Der Tourismus sucht den Supersteirer

„Willkommen – Hartberg, Stadt der Sinne“ prangt auf dem Folder, der dieser Tage bei allen eintrudelte, deren Adressen beim Tourismusverband der oststeirischen Kleinstadt hinterlegt sind. Das Bild am Folder zeigt im Hintergrund den Kirchturm von Hartberg in morgendlich sich auflösenden Nebelschwaden, im Vordergrund die in der milden Morgensonne leuchtenden Weinzeilen am Ringkogel. – So viel Idylle auf so ein bisschen Foto ist schon eine Kunst, doch wenn man die postkartengroße Werbebroschüre auffaltet, wird noch ein Schäuferl draufgelegt: Da sieht man auf einem Bild lederbehoste Jungsteirer in der Fußgängerzone schuhplatteln, auf einem anderen Foto sitzt eine dreiköpfige Familie in der Buschenschank am Holztisch, neben ihnen spielen steirische Musikanten mit Kontrabass, Ziehharmonika und Gitarre auf. – In Hartberg?, frage ich mich, der ich solche Szenen mit Lederhose und Gamsbarthut zwar fürs Ausseerland verbürgen kann, aber in meiner gesamten oststeirischen Kindheit und Jugend bis Ende der 1980er-Jahre nie gesichtet habe. Weder bei Festen noch bei Kirtagen – und schon gar nicht in einer Fußgängerzone.

Erst in den letzten zehn Jahren besinnt sich das Steirervolk vom Dachstein bis zum äußersten Murzipfel von Bad Radkersburg auf eine Tradition, die es in dieser Form oft gar nicht gekannt hat.
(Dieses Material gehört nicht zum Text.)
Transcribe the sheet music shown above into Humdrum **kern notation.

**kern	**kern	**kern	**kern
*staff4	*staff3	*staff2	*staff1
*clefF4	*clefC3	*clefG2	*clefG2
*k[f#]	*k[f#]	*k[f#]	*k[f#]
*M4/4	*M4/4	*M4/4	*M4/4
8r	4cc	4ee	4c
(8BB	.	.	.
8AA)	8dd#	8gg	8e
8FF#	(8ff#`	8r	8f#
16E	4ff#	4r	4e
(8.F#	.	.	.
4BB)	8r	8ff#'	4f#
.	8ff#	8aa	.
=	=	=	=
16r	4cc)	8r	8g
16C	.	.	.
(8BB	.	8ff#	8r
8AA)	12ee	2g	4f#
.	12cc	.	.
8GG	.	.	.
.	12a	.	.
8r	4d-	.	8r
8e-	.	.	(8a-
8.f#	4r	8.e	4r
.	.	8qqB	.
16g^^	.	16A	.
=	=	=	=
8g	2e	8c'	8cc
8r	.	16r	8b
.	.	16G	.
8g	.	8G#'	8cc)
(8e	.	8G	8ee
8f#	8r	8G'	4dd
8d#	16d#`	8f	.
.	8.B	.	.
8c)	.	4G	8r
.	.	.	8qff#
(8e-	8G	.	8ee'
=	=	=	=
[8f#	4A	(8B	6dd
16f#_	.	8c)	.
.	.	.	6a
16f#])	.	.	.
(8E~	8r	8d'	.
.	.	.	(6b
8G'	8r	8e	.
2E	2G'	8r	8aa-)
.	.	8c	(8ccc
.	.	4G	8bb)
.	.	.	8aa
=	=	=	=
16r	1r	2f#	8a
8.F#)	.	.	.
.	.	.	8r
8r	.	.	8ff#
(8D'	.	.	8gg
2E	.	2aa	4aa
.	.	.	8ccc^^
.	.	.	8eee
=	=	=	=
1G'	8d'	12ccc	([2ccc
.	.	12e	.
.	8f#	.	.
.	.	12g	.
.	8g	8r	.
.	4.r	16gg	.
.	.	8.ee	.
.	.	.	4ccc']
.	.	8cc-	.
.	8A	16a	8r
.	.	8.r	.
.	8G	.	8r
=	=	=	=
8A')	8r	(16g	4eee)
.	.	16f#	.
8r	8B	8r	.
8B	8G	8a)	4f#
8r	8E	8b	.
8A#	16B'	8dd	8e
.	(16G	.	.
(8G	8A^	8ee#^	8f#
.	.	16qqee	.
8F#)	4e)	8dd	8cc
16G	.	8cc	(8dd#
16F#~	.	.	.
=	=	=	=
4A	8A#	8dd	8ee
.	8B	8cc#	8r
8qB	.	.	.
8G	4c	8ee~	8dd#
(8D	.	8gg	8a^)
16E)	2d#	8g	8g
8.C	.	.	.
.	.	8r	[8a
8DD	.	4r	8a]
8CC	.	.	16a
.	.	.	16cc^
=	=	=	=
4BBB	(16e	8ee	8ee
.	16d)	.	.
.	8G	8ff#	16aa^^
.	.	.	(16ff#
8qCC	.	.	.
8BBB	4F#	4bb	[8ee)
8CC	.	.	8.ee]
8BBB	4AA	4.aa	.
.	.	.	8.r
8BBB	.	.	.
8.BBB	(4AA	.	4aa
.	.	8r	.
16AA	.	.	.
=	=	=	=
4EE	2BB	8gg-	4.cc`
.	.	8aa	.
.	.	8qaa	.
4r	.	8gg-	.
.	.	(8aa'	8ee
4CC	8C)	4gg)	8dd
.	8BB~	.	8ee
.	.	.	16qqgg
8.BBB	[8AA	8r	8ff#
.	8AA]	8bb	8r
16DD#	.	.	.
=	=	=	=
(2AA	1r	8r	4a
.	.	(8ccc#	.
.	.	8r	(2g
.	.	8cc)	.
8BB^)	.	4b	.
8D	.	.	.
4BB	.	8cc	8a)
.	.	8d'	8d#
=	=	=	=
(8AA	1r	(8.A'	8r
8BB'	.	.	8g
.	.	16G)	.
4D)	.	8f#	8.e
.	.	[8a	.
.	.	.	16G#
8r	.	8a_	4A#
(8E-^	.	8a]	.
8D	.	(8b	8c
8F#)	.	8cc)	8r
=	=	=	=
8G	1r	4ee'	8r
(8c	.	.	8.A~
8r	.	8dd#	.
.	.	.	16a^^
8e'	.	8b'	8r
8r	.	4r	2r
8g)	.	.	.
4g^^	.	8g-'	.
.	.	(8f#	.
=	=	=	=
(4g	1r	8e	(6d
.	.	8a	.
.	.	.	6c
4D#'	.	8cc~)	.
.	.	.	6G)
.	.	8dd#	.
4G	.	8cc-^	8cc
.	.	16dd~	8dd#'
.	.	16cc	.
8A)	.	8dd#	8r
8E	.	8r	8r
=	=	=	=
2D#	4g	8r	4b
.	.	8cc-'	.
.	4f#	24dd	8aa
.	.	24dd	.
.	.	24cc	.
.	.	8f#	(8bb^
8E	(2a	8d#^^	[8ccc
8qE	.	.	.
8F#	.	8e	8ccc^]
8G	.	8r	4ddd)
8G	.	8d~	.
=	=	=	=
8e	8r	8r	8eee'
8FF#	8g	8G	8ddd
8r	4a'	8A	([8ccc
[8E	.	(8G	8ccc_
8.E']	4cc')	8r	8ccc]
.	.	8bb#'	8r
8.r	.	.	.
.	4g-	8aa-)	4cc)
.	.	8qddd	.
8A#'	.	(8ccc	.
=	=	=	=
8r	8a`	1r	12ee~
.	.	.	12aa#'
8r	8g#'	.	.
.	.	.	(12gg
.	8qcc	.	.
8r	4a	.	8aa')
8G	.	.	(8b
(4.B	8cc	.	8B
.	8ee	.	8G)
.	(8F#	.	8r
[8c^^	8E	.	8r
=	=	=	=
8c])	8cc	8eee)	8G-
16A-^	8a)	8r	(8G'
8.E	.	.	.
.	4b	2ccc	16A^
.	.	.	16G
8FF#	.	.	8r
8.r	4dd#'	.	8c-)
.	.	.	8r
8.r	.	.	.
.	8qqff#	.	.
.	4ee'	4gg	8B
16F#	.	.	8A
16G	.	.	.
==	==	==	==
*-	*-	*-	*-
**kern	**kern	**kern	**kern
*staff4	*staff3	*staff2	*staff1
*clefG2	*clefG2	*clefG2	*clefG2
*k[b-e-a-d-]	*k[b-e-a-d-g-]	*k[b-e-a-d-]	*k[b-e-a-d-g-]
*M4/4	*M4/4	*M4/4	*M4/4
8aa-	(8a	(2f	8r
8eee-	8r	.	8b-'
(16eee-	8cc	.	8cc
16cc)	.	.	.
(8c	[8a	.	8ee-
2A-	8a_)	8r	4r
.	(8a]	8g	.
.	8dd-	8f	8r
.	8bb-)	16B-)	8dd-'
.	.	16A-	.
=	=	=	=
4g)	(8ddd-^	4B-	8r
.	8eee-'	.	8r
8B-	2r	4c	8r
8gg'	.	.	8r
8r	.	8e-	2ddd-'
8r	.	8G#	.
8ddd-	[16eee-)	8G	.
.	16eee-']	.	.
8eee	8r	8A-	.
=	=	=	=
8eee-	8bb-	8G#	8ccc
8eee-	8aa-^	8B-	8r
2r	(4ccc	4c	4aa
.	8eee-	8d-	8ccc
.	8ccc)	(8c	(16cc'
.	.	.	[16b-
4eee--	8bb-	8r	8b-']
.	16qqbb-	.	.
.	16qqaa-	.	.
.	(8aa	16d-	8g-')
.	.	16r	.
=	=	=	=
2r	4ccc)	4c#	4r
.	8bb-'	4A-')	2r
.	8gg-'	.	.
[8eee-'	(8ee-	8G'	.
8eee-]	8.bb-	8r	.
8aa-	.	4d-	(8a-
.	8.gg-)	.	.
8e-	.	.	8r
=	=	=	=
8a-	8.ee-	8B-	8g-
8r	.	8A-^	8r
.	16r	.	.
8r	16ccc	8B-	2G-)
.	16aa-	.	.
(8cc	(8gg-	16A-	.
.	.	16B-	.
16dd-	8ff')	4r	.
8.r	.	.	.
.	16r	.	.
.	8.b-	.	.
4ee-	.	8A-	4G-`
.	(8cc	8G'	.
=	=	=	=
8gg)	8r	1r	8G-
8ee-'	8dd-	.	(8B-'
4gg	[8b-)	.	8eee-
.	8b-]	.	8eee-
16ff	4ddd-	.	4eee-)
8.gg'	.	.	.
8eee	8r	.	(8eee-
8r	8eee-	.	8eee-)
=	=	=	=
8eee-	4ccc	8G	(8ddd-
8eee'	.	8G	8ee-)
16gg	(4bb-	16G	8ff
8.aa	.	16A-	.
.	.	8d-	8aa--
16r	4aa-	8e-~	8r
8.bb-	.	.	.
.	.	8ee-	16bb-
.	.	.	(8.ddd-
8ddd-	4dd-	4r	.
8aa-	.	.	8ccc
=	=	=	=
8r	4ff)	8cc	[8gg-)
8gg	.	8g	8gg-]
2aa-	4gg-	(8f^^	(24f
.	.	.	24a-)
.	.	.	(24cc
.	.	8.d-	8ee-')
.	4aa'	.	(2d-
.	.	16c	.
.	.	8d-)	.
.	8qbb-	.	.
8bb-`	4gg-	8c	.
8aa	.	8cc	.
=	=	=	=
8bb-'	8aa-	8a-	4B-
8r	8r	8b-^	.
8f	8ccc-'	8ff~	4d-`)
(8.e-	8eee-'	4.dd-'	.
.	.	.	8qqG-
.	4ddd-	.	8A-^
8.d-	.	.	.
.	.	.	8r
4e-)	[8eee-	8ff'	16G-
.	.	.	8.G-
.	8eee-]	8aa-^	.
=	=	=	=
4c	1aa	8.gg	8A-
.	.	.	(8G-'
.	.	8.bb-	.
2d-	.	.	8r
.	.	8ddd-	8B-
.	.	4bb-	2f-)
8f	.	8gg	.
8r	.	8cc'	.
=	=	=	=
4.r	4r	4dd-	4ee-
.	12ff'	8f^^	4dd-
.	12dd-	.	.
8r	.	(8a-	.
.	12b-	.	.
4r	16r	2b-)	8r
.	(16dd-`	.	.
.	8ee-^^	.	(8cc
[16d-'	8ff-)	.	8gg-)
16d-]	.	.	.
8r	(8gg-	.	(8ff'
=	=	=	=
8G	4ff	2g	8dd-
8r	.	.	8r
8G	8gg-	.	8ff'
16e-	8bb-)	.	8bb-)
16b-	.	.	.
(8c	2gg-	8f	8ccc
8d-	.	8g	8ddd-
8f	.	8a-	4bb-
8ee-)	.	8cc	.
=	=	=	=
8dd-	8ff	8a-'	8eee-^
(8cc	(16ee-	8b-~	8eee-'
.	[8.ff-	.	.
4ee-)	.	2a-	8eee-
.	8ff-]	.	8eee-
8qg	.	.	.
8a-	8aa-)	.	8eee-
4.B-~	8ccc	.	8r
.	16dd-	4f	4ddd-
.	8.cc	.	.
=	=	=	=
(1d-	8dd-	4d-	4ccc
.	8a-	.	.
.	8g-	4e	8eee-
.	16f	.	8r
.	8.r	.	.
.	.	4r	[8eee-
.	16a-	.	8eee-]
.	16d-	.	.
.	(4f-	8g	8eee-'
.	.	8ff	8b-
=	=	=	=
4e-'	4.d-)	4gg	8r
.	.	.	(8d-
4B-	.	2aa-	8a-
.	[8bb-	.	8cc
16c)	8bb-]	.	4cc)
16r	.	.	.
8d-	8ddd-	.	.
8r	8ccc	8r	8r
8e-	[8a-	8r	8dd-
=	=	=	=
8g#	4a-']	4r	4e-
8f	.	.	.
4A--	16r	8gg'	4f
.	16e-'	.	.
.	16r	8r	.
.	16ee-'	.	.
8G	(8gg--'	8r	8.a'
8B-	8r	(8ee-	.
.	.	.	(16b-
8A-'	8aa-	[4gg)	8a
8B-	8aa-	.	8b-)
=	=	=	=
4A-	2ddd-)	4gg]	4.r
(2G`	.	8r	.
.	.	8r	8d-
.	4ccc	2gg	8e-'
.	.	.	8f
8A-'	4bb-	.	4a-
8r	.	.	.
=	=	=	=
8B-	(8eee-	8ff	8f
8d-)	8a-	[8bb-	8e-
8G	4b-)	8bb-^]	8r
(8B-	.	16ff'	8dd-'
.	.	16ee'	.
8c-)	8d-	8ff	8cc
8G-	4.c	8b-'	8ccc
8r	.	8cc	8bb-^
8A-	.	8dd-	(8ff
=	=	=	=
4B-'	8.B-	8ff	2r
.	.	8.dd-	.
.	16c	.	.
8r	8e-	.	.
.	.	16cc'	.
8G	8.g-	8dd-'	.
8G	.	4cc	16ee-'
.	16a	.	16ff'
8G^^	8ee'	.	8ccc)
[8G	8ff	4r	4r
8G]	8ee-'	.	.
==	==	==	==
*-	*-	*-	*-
Und so wimmelte es das letzte Mal, als ich in Hartberg war – es war Anfang Oktober 2012 – am Hauptplatz und in der Fußgängerzone vor Leuten in Designerdirndln und Fantasietrachten. Da gab es eine blondierte Kellnerin, die ihre halbtransparente Kellnerinnenbluse mit einer arschknappen Lederhose und roten Socken in Bergschuhen kombinierte; und es gab den braungebrannten Beau, der sich mit einem Pastelljopperl und einem farbenfrohen Knitterschal um den Hals als Salonsteirer verkleidet hatte. Man feierte irgendetwas Oktoberfestartiges, wo sich trefflich Alkoholkonsum mit volkstümlicher Erschlagermusik und neuer Bodenständigkeit kombinieren lässt. Der Landhausstil als Geisteshaltung lockt neuerdings die Massen an. Und er soll offensichtlich auch im Tourismus ein Gefühl von Heimeligkeit hervorrufen, das im realen Leben schon längst verloren ist. Kein Wunder: Selbst die niedlicheren unter den steirischen Bezirksstädten müssen, um auf Bildern idyllisch zu wirken, die ausgebrannten Leerstandshallen der Vorort-Shoppingcenter der ersten Generation ausblenden – nebst der brutalen Zersiedlung, von der die ost-, süd- und weststeirischen Hügelrücken betroffen sind.

Stadteinfahrt Hartberg

Am Bild: Stadteinfahrt Hartberg, von der Autobahn kommend.

Lieber inszenieren sich die Bezirksstädte und ihre Umlandgemeinden als Hort der Traditionen und als Wellnessidyll. Die ehemalige Industriestadt Köflach mit ihren Abraumhalden in der Umgebung etwa glaubt, es stecke in Wahrheit ein Kurort in ihr. Und auch im Hartberg-Prospekt werden die sinnlichen Qualitäten der Stadt beschworen: „schaut guat aus!“, „fühlt si‘ guat an!“, „klingt guat!“, „schmeckt guat!“, „riacht guat!“ heißt es dort zu den Bildern. Diese Ausrufe würden einen ganz eigentümlichen Beigeschmack bekommen, wenn man sich dazu vorstellt, man stünde an einem Samstagvormittag auf einer der Kreisverkehrsinseln der B54 Wechsel-Bundesstraße, die durch den Ort führt: ringsum nur Autolärm, Abgase, Blechsalat und Feinstaub in weit überhöhten Ausmaßen. Schaut nach Blechsalat aus aus, fühlt sich stressig an, ist nur Lärm, verdirbt einem den Appetit und riecht nach chronischem Lungenpatschen. Aber diese Assoziationen sind freilich nicht tourismustauglich. Denn die Tourismuswerbung 2013 sucht den Supersteirer. Selbst dort, wo er in der Form – Gamsbart, Ausseer Krachlederne, Schuhplattler – nie daheim war. Was die Touristiker, scheint es, nicht wissen: Den Supersteirer gibt es schon. Er schreibt sich Superstajra und ist eine slowenische Hopfensorte, die seit 1971 in der Gegend von Celje angebaut wird.